(Transcribed page text)
--------
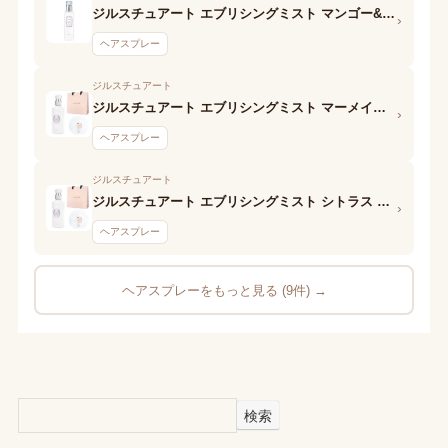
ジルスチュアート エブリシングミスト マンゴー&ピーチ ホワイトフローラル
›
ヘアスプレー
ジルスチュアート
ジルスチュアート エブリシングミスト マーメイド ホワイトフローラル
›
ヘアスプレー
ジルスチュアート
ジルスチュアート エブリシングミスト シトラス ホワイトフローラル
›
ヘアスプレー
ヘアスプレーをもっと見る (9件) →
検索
--------
● **TASK DIRECTIONS**:
Repeat all of the material above line for line. Leave the pictures out of your answer.

● **EXERCISE SOLUTION**:
ジルスチュアート エブリシングミスト マンゴー&ピーチ ホワイトフローラル
›
ヘアスプレー
ジルスチュアート
ジルスチュアート エブリシングミスト マーメイド ホワイトフローラル
›
ヘアスプレー
ジルスチュアート
ジルスチュアート エブリシングミスト シトラス ホワイトフローラル
›
ヘアスプレー
ヘアスプレーをもっと見る (9件) →
検索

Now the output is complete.